Prospect Rankings Thoughts
Zach Lee has the projection to eventually be a #1/#2, but his stuff right now definitely resembles more of a #2/#3. Hence his production in low-A.
I liked both Webster and Eovaldi as sleepers a while ago, but I gave the edge to Allen Webster over Nate Eovaldi because although there’s more risk to Webster, I think there’s more upside as well. Eovaldi can improve his breaking pitches, but not enough to be more than a #3 starter, and I think ending up as a reliever is a definite possibility.
I have Joc Pederson higher than most, and I acknowledge the risk, but I liked his swing, his plate discipline, and he’s probably going to be good defensively. If the power projection comes through, he’ll end up as a solid regular.
Angel Sanchez is currently what everybody assumes Chris Reed will be. Both can pitch in the mid-90s, have good secondary pitches, and possess a solid tertiary offering. They are basically the same to me, but Sanchez actually accomplished something as a professional, so he gets the edge. It’s odd that people bag on Sanchez because he might be a reliever down the road but don’t pay any attention to the fact that while Reed has the pitches, he hasn’t even made the transition from reliever to starter yet.
Garrett Gould is a solid prospect that does everything well but has concerns about how his stuff will play against advanced bats.
Even though he’s a reliever, Josh Lindblom clocks in so high because it’s rare to have a guy on a prospect list that has posted a 2.73 ERA and 2.35 FIP in 29.2 innings over 27 appearances at the MLB level.
Chris Withrow has a ton of potential, but he’s going to be 23 and I have a hard time believing his control with improve drastically. However, it just needs to get a bit better for him to be MLB useful.
Gorman Erickson might be a surprise this high, but there’s a lot to like from big switch hitting catchers with pop, plate discipline, consistent contact, and decent defensive skills. A worry of mine is that the Dodgers don’t seem to like him, as they favor defensive catchers who can’t hit, but hopefully he hits enough in 2012 to change their minds.
Alfredo Silverio and Alex Castellanos both have the tools to succeed, but you’ll have to excuse me for not being excited about their plate discipline, and the strikeout rate of Castellanos is scary. Silverio has made me believe he can be a major leaguer, but I don’t know if he’ll ever be regular. Similarly, I think Castellanos’ bat only plays at second, so it’s important to me that he can stay at the position.

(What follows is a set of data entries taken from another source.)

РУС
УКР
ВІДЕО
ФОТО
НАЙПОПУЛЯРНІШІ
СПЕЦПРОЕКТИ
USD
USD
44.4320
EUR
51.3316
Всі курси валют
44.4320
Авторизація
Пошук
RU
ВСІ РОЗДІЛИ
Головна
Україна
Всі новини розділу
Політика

Shawn Tolleson could be better than Lindblom, but there are more question marks there with him, including experience and his almost dangerous throwing motion.
James Baldwin and Scott Barlow are the upside guys. Both could be out of the top 25 by November or be in the top 10, depending on how their 2012 goes. Following them are Tim Federowicz and Steven Ames, both of whom aren’t impact players but look to be a solid bet to be contributors.
Blake Smith and Angelo Songco are one to two years behind where most regulars are at this stage in their careers (well Songco isn’t that bad, but he lacks the raw tools), so they will always have questions about competition level until they hit at the MLB level. Speaking of that, it’ll be interesting to see if Scott Van Slyke ever gets a chance. I think he can hit, but he’s gonna have to hit a ton to be relevant.
Aaron Miller and Ethan Martin both need breakout 2012 seasons in a bad way. Miller simply needs to regain his old stuff and stay healthy. Martin needs to find his mechanics and the strike zone. Upside will only take them so far as they age.
Jonathan Garcia has always been an underdog favorite of mine. He wrecked the Midwest League early on but got exposed later by breaking balls. Realistically, he’ll have to hit a lot because he has little else of value, but he has surprising pop and a solid swing. O’Koyea Dickson is another prospect that will have to be rushed because of his age, but if he hits like he’s capable, he could reach high-A in 2012. I really like his swing and I think he has good pop, but he’s not tall and is stuck at first base, so there’s a ton of pressure on his bat.
Much like Webster and Eovaldi, Matt Magill was a favorite of mine from before, but unlike them, his stuff hasn’t exploded quite the same. Still, he has above average velocity and can miss bats with his off-speed stuff, but he’ll have to perform at AA to gain any respect. I’m interested to see if he progresses at that stage or becomes Tim Sexton.
Honestly, I thought it would be a lot worse than this. Fortunately though, the Dodgers have a ton of potential contributors, even if most of them are clocking in on the pitching side of the ledger.
The top 10 is quite solid from my view, even if it does lack huge upside. However, after that the Dodgers are stuck with a bunch of guys who are more likely to end up as part-timers or utility players than regulars. My hope is that one out of the seven or eight bats that are too old for their level but still produce in the minor leagues eventually becomes a regular.
No, there’s not a ton of star potential, but given the budget restraints, the complete lack of care in the international market, and the mass graduation of talent in 2011, it could have been a ton worse.